L’autorité de la chose jugée à l’égard des tiers et du juge
Il est dit de l’autorité de la force jugée qu’elle n’a qu’un effet relatif à l’égard des tiers, alors que celui-ci est absolu pour les parties directement concernées par l’instance et son issue.
Toutefois, toute décision de justice, en ce qu’elle leur est opposable, est de nature à avoir des conséquences à l’égard des tiers, en les obligeant à respecter cette décision, notamment lorsqu’il s’agit d’actes administratifs annulés.
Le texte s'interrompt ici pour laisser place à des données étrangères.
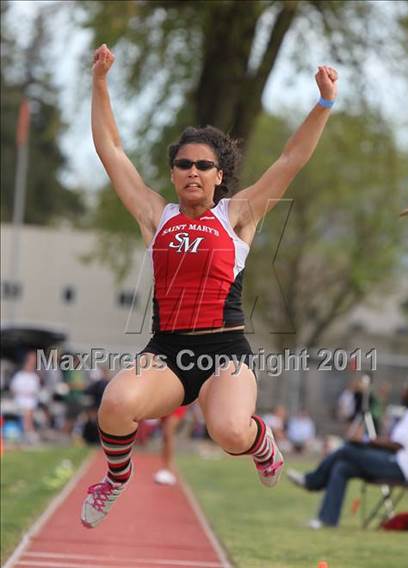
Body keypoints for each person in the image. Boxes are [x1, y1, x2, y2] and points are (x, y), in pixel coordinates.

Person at [81, 43, 338, 528]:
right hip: (167, 351)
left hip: (226, 351)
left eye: (203, 166)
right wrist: (99, 82)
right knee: (114, 405)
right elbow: (110, 150)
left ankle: (261, 441)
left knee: (228, 432)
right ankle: (114, 479)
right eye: (183, 165)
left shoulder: (237, 215)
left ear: (220, 176)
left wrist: (322, 104)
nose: (192, 172)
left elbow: (290, 159)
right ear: (174, 173)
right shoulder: (157, 215)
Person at [287, 377, 408, 528]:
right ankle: (327, 520)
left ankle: (311, 481)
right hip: (399, 463)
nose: (404, 392)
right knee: (342, 468)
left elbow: (396, 445)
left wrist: (367, 441)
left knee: (348, 450)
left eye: (407, 389)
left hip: (403, 468)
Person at [9, 351, 40, 442]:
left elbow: (36, 392)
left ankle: (29, 432)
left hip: (31, 404)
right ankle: (29, 432)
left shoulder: (35, 377)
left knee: (29, 412)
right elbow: (13, 390)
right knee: (27, 412)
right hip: (20, 403)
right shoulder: (19, 376)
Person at [154, 406, 189, 486]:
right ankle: (165, 468)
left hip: (178, 403)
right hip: (164, 403)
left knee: (168, 432)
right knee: (165, 436)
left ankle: (168, 469)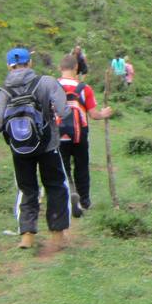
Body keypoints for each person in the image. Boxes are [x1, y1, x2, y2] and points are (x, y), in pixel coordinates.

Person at [0, 47, 70, 250]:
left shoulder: (4, 91)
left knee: (27, 189)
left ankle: (27, 236)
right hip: (48, 146)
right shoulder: (47, 82)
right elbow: (63, 111)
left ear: (9, 66)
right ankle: (57, 236)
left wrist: (0, 112)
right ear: (30, 63)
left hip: (20, 149)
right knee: (56, 186)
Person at [57, 53, 112, 218]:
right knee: (81, 167)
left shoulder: (53, 86)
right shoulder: (84, 88)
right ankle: (85, 201)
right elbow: (94, 115)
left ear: (60, 68)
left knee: (62, 168)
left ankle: (67, 196)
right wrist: (105, 113)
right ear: (76, 68)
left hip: (58, 134)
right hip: (80, 133)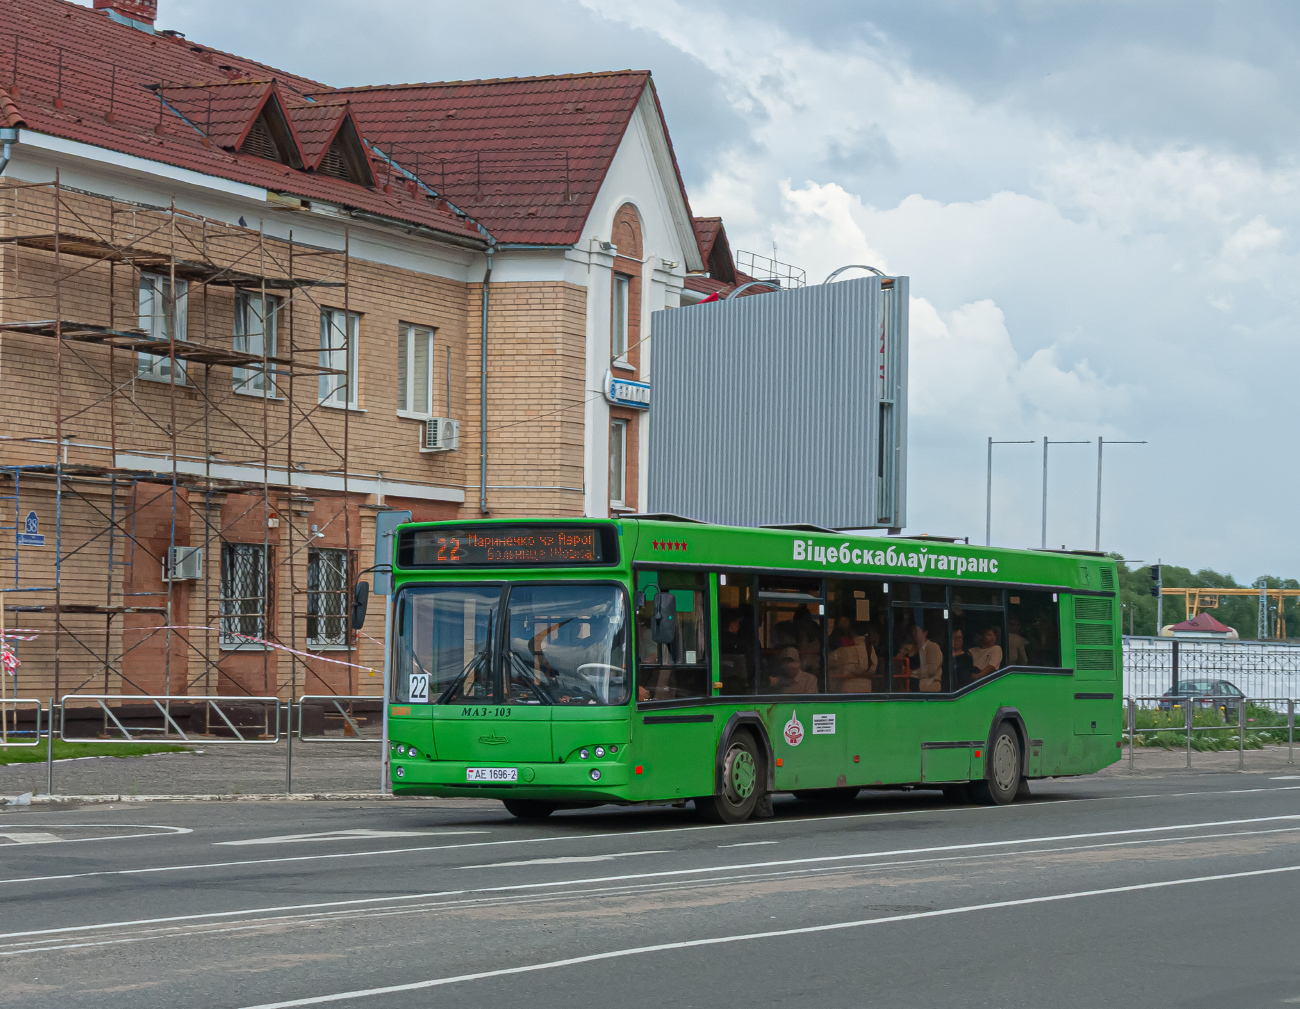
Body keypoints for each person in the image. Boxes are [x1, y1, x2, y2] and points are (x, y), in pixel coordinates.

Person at [896, 623, 943, 692]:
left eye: (916, 630)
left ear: (925, 632)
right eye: (913, 631)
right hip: (908, 689)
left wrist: (912, 673)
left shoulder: (933, 647)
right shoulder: (908, 648)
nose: (913, 633)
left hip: (928, 690)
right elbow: (897, 664)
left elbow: (931, 669)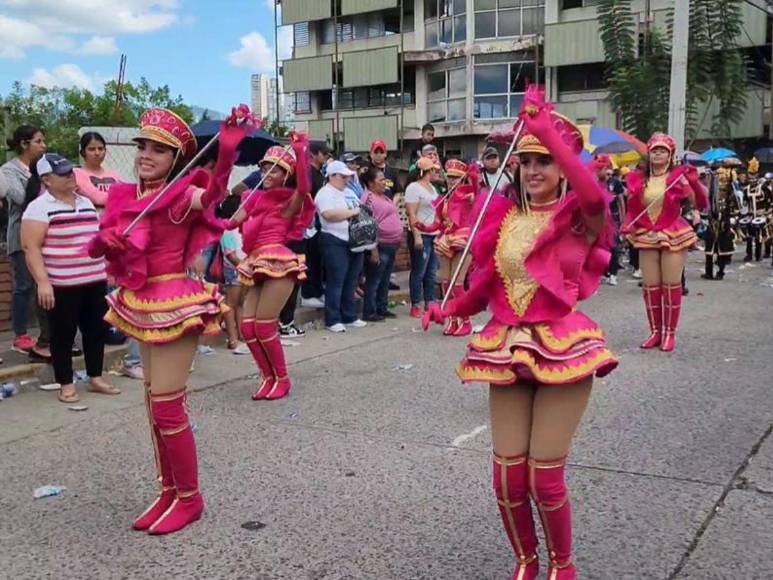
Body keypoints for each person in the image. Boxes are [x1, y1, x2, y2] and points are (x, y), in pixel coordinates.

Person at [424, 88, 618, 580]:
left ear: (563, 166)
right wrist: (448, 308)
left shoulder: (579, 217)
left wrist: (548, 130)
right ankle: (526, 562)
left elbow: (593, 195)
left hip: (562, 346)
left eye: (546, 161)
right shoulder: (506, 217)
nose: (533, 170)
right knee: (508, 476)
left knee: (545, 478)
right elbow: (488, 280)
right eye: (527, 160)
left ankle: (562, 567)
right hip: (508, 345)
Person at [88, 107, 250, 535]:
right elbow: (109, 252)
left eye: (158, 149)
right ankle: (168, 489)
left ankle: (190, 498)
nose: (146, 154)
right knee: (151, 405)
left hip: (174, 300)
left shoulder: (179, 195)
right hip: (141, 301)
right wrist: (108, 242)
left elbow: (211, 195)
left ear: (175, 157)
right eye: (142, 146)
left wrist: (228, 150)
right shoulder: (127, 198)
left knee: (167, 404)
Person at [21, 153, 118, 403]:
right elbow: (31, 249)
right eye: (63, 174)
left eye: (70, 172)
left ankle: (95, 377)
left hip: (94, 280)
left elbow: (95, 239)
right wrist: (43, 282)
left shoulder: (85, 202)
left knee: (95, 330)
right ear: (47, 180)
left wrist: (107, 269)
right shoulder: (39, 208)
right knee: (63, 335)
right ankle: (66, 383)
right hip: (62, 284)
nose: (70, 177)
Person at [227, 136, 314, 400]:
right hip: (255, 263)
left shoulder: (288, 202)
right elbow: (230, 223)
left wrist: (300, 152)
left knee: (264, 326)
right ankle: (268, 377)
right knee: (248, 328)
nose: (267, 173)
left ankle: (282, 379)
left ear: (285, 174)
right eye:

L’annulation d’une décision qui comporte par exemple des conséquences sur les mentions apportées à un acte civil, comme l’annulation d’un mariage, s’impose aux tiers lorsqu’ils utilisent ces mêmes mentions.
Quant au juge confronté à l’autorité de la force jugée, dans une conception civiliste, celle-ci peut être soulevée comme moyen par une partie au litige et est alors frappée d’une fin de non-recevoir , là où au pénal, en vertu de l’adage « non bis in idem », le juge est tenu de soulever d’office cette irrecevabilité.
À l’exception que le juge civil doit également, relever d’office les fins de non-recevoir pour motif d’autorité de la force jugée, dès lors qu’elles revêtent un caractère d’ordre public « notamment lorsqu'elles résultent de l'inobservation des délais dans lesquels doivent être exercées les voies de recours ou de l'absence d'ouverture d'une voie de recours ».
Comme la justice n’est pas sans failles, les règles procédurales qui régissent le système juridique français, rendent possible le réexamen de toute demande, tant que l’ensemble des voies d’action n’ont pas été épuisées et qu’une décision n’a pas acquis force jugée.
Pour autant, par souci de sécurité juridique, il est logique qu’une même affaire ne puisse faire l’objet de recours incessants dès lors qu’elle concerne les mêmes personnes et des demandes identiques, dont les effets recherchés sont également analogues. C’est donc à cet objectif que répond le principe d’autorité de la chose jugée.